───── EXTRACT PROVIDED ─────
Inspiring Young Historians

This article was originally published in the Early Childhood PBL blog on June 2, 2024.

If you ask a first-grade student at A2 STEAM about the history of their school, you might be surprised by the detailed response you receive. They might tell you about Katherine Harrington, the first principal when the school was called Northside Elementary, or about the ice rink that existed outside the school for decades until the weather became too warm to keep it frozen. They might also share that after the school transitioned to a K-8 institution, a new gym, a STEAM Lab, a band room, two new classrooms, and a middle school wing were built. Their knowledge reflects a rich history curriculum, designed through Project-Based Learning (PBL). This unit was collaboratively authored and refined by first-grade teachers Beth Lafferty, Liz Pierce, and Caroline Semrau.

Designing a Curriculum that Engages

At A2 STEAM, teachers design much of the curriculum using the PBLWorks framework. Students in grades K-8 engage in collaborative learning, skill acquisition, and creative expression through rigorous PBL units three to five times each school year. Over the past decade, teachers have refined these units through structured reflection and collaboration. They evaluate the authenticity of activities and artifacts using criteria outlined by John Larmer in his 2012 article, “PBL: What Does It Take for a Project to Be ‘Authentic’?” on the Edutopia website. These criteria include:

  • Personal Authenticity: The project focuses on issues relevant to students’ lives.
  • Contextual Authenticity: The project sets up realistic scenarios or simulations.
  • Procedural Authenticity: The project involves tools and processes used in real-world settings.
  • Impactful Authenticity: The project meets real-world needs or creates products used by real people.

Engaging Students with Personal Authenticity

We don’t often think of six- and seven-year-olds as history buffs, but they are naturally curious. At A2 STEAM, a carefully crafted Entry Event sparked this curiosity at the Ann Arbor District Library. Students rotated through stations, with one station led by Jared Aumen, Ann Arbor Public Schools Secondary Social Studies Chair, who explained the role of historians. He showed students pictures of A2 STEAM from different eras, prompting them to ask questions and think like historians.
─────
* **REQUIRED WORK**: In the article about young historians, who led one of the stations at the Entry Event at the Ann Arbor District Library? Please give the name and role.
───── DATA SUPPLIED ─────
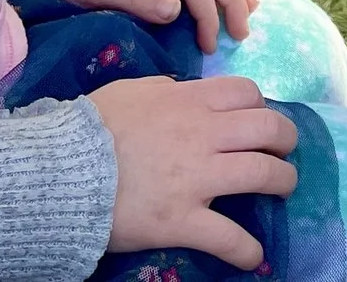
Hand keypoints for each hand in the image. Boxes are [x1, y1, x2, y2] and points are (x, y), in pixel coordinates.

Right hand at [90, 74, 296, 268]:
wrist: (61, 172)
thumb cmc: (89, 128)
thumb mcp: (130, 92)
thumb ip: (163, 89)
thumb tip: (180, 91)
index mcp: (188, 102)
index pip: (246, 92)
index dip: (261, 105)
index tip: (259, 119)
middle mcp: (202, 136)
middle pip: (268, 129)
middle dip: (285, 139)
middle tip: (282, 151)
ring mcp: (196, 179)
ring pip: (264, 175)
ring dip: (283, 182)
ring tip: (283, 188)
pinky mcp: (182, 221)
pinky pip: (229, 238)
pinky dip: (247, 250)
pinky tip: (254, 256)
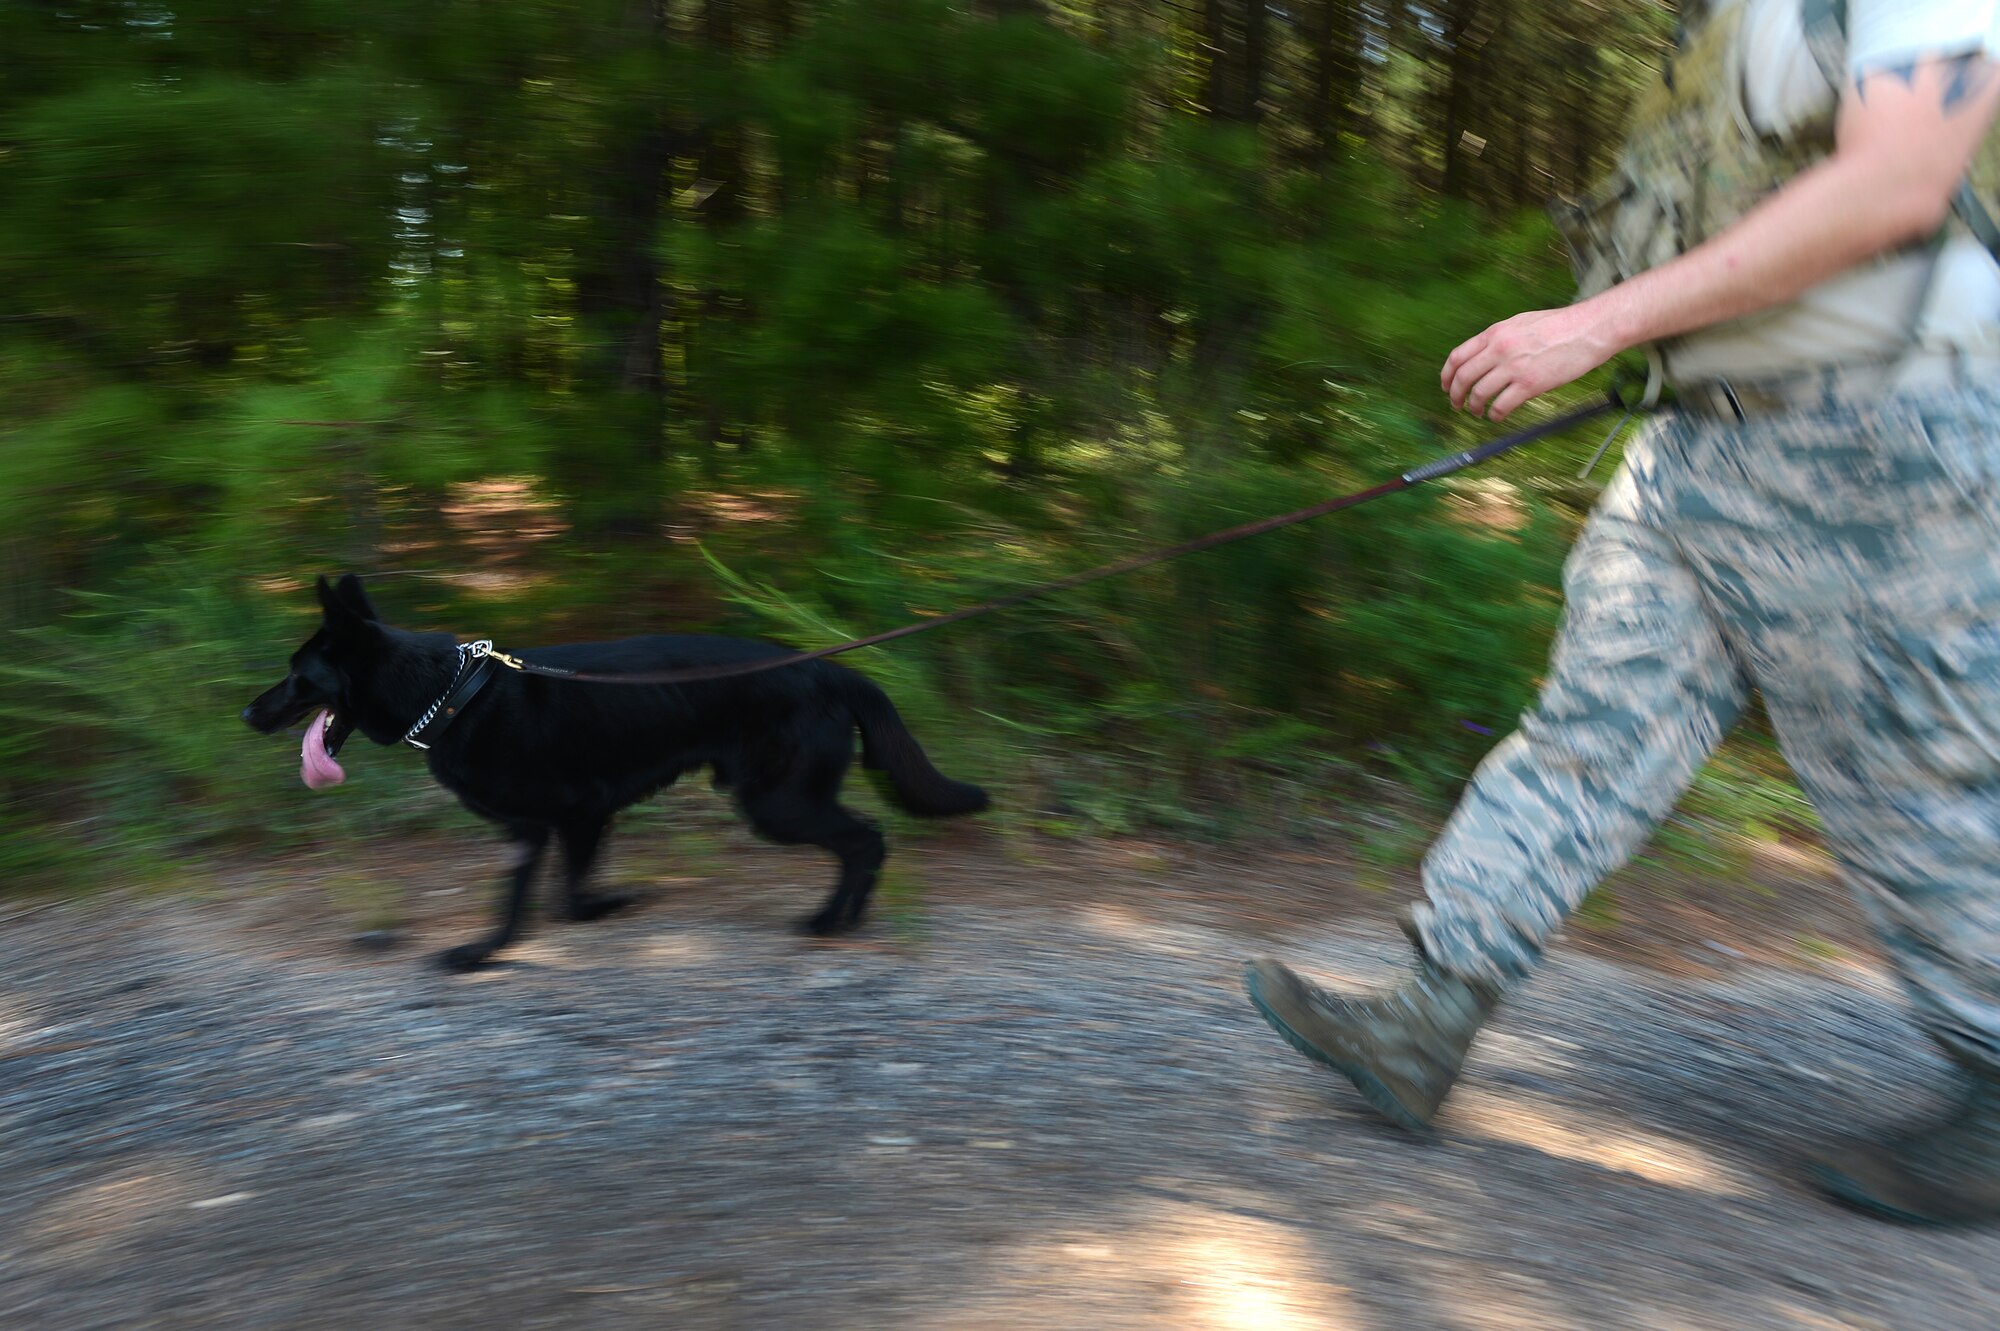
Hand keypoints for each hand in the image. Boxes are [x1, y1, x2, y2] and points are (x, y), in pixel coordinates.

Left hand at [1440, 304, 1618, 420]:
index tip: (1446, 387)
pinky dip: (1495, 415)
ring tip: (1478, 412)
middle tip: (1457, 405)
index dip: (1447, 376)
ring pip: (1479, 394)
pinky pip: (1501, 406)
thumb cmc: (1559, 325)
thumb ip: (1499, 338)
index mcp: (1495, 333)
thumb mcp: (1520, 323)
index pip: (1457, 357)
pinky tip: (1497, 416)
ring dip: (1474, 407)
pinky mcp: (1530, 384)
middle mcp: (1500, 349)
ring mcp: (1514, 367)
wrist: (1589, 329)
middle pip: (1463, 378)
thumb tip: (1483, 355)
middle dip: (1456, 395)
─────
* **WRITTEN SOLUTION**: Jared Aumen, Ann Arbor Public Schools Secondary Social Studies Chair.